EXERCISE DETAILS: From the entries below, please gather each line containing the string "Draw".

INFORMATION:
****

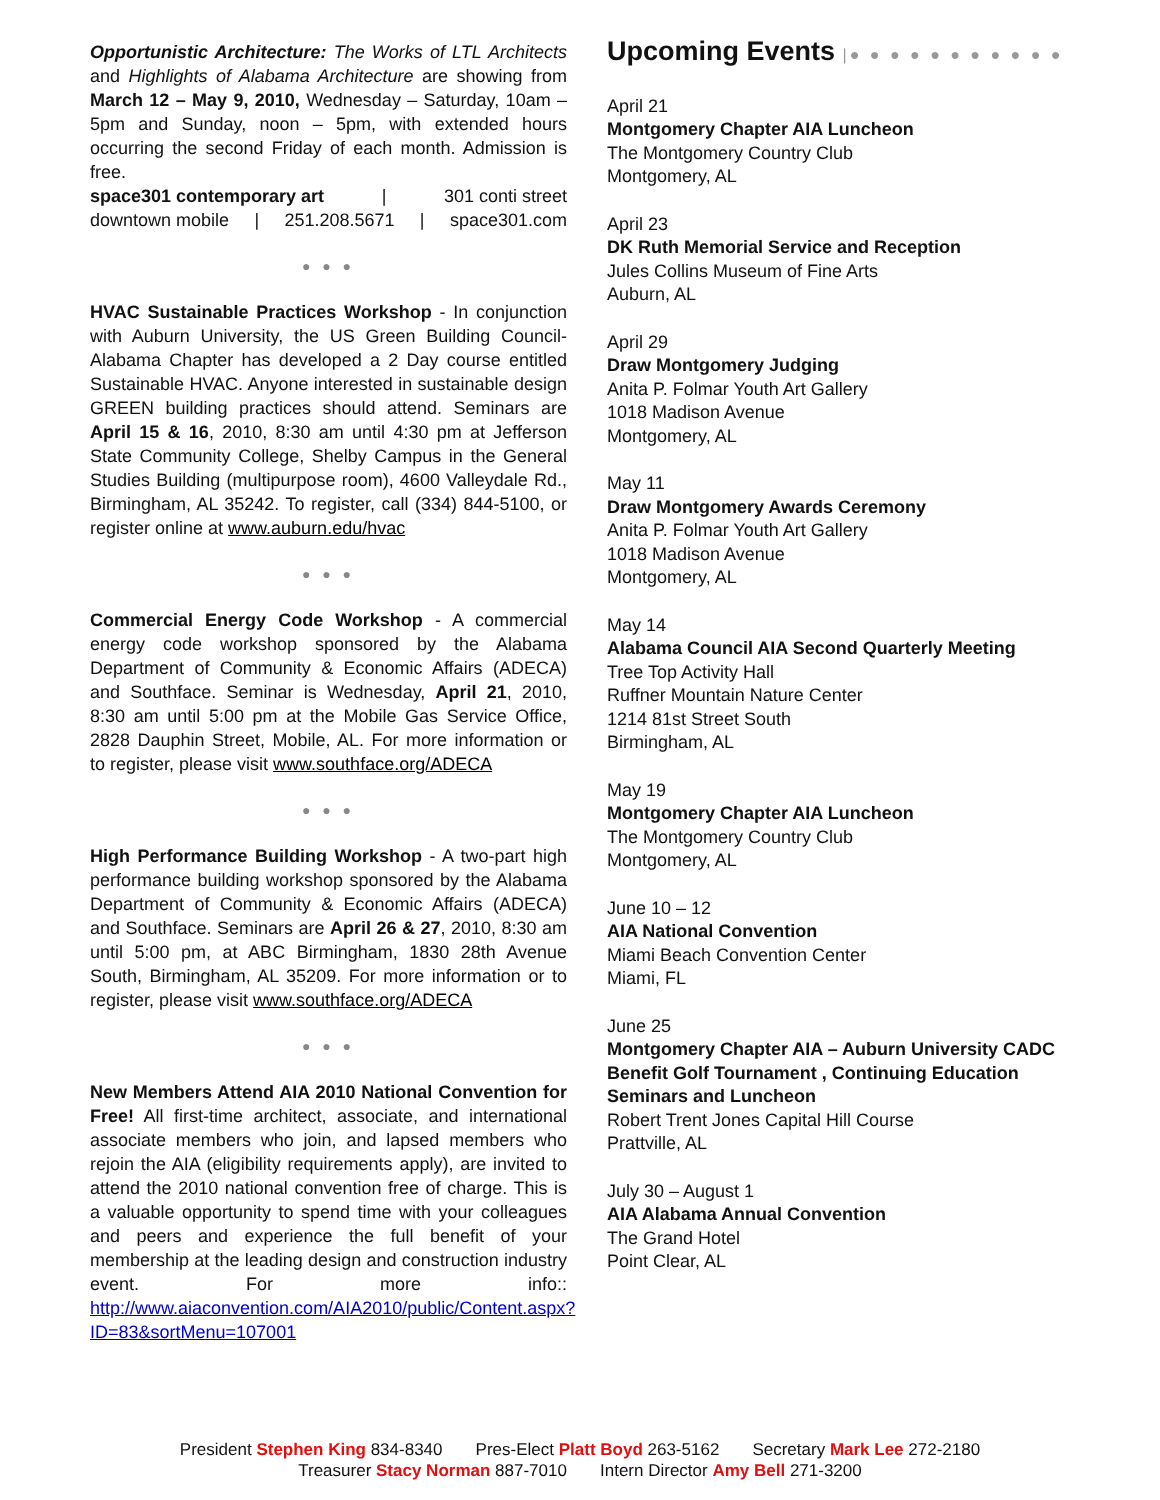Opportunistic Architecture: The Works of LTL Architects and Highlights of Alabama Architecture are showing from March 12 – May 9, 2010, Wednesday – Saturday, 10am – 5pm and Sunday, noon – 5pm, with extended hours occurring the second Friday of each month. Admission is free.
space301 contemporary art | 301 conti street
downtown mobile | 251.208.5671 | space301.com
● ● ●
HVAC Sustainable Practices Workshop - In conjunction with Auburn University, the US Green Building Council-Alabama Chapter has developed a 2 Day course entitled Sustainable HVAC. Anyone interested in sustainable design GREEN building practices should attend. Seminars are April 15 & 16, 2010, 8:30 am until 4:30 pm at Jefferson State Community College, Shelby Campus in the General Studies Building (multipurpose room), 4600 Valleydale Rd., Birmingham, AL 35242. To register, call (334) 844-5100, or register online at www.auburn.edu/hvac
● ● ●
Commercial Energy Code Workshop - A commercial energy code workshop sponsored by the Alabama Department of Community & Economic Affairs (ADECA) and Southface. Seminar is Wednesday, April 21, 2010, 8:30 am until 5:00 pm at the Mobile Gas Service Office, 2828 Dauphin Street, Mobile, AL. For more information or to register, please visit www.southface.org/ADECA
● ● ●
High Performance Building Workshop - A two-part high performance building workshop sponsored by the Alabama Department of Community & Economic Affairs (ADECA) and Southface. Seminars are April 26 & 27, 2010, 8:30 am until 5:00 pm, at ABC Birmingham, 1830 28th Avenue South, Birmingham, AL 35209. For more information or to register, please visit www.southface.org/ADECA
● ● ●
New Members Attend AIA 2010 National Convention for Free! All first-time architect, associate, and international associate members who join, and lapsed members who rejoin the AIA (eligibility requirements apply), are invited to attend the 2010 national convention free of charge. This is a valuable opportunity to spend time with your colleagues and peers and experience the full benefit of your membership at the leading design and construction industry event. For more info:: http://www.aiaconvention.com/AIA2010/public/Content.aspx?ID=83&sortMenu=107001
Upcoming Events |● ● ● ● ● ● ● ● ● ● ●
April 21
Montgomery Chapter AIA Luncheon
The Montgomery Country Club
Montgomery, AL
April 23
DK Ruth Memorial Service and Reception
Jules Collins Museum of Fine Arts
Auburn, AL
April 29
Draw Montgomery Judging
Anita P. Folmar Youth Art Gallery
1018 Madison Avenue
Montgomery, AL
May 11
Draw Montgomery Awards Ceremony
Anita P. Folmar Youth Art Gallery
1018 Madison Avenue
Montgomery, AL
May 14
Alabama Council AIA Second Quarterly Meeting
Tree Top Activity Hall
Ruffner Mountain Nature Center
1214 81st Street South
Birmingham, AL
May 19
Montgomery Chapter AIA Luncheon
The Montgomery Country Club
Montgomery, AL
June 10 – 12
AIA National Convention
Miami Beach Convention Center
Miami, FL
June 25
Montgomery Chapter AIA – Auburn University CADC Benefit Golf Tournament , Continuing Education Seminars and Luncheon
Robert Trent Jones Capital Hill Course
Prattville, AL
July 30 – August 1
AIA Alabama Annual Convention
The Grand Hotel
Point Clear, AL
President Stephen King 834-8340 Pres-Elect Platt Boyd 263-5162 Secretary Mark Lee 272-2180
Treasurer Stacy Norman 887-7010 Intern Director Amy Bell 271-3200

****

YOUR SOLUTION:
Draw Montgomery Judging
Draw Montgomery Awards Ceremony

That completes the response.